→ **READING PASSAGE**
((

Pentiums handle clock interrupts relatively inefficiently in FreeBSD,
because a large component of the overhead is for i/o's to the interrupt
controller, and the interrupt controller is slow on Pentiums too
(perhaps twice as fast, but the CPU may be 50 times as fast).

>I have been thinking of changing the value of hz (assumed I can
>find there it is initialized), but there are so many lines of code
>with
>
>	hz == 100
>	100 / hz
>	hz / 100

This shouldn't be much of a problem.  Dividing hz by something works
better if hz is large, and dividing by hz is rare.  timeouts of 1
tick are more of a problem.

>which makes me think that this is a bit dangerous. Otherwise, I thought
>I could initialize the timer (timer0, I guess) so as to interrupt
>faster, and then manage to call hardclock() every 10ms.

Interrupts at a faster rate are already supported.  See acquire_timer0().

))

→ **DATA UNDER STUDY**
((

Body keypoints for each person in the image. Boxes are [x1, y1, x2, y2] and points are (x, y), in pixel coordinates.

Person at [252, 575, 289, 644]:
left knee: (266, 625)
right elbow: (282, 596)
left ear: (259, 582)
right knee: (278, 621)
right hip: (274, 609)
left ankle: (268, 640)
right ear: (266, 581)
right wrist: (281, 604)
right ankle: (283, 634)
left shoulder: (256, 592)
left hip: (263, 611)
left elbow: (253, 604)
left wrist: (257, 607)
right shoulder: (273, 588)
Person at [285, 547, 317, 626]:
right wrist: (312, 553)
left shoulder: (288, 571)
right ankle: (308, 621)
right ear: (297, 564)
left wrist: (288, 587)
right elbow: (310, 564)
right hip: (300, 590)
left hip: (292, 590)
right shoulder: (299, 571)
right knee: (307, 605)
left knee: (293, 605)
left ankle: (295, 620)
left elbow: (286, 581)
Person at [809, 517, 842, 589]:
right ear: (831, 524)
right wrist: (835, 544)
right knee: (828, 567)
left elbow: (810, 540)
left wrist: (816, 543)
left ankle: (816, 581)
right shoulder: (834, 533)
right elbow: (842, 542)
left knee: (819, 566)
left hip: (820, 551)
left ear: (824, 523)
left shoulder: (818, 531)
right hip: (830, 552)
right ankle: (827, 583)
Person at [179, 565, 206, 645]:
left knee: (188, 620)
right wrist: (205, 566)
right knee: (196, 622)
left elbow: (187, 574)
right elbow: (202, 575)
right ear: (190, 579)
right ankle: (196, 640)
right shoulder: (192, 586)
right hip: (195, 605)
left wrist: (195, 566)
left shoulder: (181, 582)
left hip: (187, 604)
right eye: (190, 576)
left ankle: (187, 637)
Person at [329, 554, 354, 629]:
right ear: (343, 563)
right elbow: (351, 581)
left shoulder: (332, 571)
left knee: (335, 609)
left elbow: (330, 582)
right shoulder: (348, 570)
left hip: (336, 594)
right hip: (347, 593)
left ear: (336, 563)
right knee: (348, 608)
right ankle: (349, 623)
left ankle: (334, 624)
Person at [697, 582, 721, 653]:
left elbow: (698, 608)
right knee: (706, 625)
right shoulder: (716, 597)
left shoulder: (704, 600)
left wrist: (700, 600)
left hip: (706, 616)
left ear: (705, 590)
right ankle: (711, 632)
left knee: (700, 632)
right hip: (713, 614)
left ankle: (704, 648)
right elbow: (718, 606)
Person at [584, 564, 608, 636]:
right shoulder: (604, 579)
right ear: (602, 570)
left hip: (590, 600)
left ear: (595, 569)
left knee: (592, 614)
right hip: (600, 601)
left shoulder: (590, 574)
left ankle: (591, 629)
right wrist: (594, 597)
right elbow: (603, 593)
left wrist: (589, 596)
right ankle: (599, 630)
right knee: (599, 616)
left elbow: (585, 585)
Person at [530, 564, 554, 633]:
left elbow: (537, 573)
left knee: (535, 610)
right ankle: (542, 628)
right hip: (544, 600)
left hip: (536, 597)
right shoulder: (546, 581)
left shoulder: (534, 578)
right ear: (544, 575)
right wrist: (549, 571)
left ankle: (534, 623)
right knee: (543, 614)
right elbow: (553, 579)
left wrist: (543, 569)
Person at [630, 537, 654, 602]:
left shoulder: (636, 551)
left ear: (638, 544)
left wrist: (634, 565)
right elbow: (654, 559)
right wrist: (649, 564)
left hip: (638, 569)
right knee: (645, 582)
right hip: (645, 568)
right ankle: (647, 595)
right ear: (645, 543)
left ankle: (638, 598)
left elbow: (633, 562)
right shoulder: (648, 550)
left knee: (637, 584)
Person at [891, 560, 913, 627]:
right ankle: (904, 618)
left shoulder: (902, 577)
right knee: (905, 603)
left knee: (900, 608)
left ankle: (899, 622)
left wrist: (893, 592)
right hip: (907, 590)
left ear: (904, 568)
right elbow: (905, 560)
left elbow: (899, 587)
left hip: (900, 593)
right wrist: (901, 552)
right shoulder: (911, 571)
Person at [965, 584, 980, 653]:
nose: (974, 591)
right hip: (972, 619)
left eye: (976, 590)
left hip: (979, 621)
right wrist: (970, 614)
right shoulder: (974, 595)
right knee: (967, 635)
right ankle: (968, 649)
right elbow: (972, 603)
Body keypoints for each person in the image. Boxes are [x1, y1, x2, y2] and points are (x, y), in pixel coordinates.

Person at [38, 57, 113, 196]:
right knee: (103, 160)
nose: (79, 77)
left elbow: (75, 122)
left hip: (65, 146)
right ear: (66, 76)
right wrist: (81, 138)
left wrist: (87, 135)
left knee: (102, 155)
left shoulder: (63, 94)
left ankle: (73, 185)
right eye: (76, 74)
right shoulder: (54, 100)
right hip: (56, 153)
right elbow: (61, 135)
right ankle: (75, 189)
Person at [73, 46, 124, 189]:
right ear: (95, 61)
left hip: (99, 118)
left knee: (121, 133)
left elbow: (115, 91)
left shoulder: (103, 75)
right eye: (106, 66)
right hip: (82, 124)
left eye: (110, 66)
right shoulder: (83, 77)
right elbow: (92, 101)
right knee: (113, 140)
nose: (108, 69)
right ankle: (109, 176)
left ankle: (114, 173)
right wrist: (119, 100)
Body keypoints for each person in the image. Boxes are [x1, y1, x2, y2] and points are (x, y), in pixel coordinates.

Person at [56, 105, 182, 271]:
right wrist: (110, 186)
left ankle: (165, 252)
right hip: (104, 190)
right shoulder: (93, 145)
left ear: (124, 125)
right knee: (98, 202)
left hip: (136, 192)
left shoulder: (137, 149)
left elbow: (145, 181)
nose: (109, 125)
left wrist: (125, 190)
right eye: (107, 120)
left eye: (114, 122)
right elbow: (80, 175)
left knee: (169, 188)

))

Copy the stretch of the FreeBSD clock interrupt message from "This shouldn't be" through "more of a problem.". The records come from a separate source that has nothing to do with the text.

→ **SOLUTION**
This shouldn't be much of a problem.  Dividing hz by something works
better if hz is large, and dividing by hz is rare.  timeouts of 1
tick are more of a problem.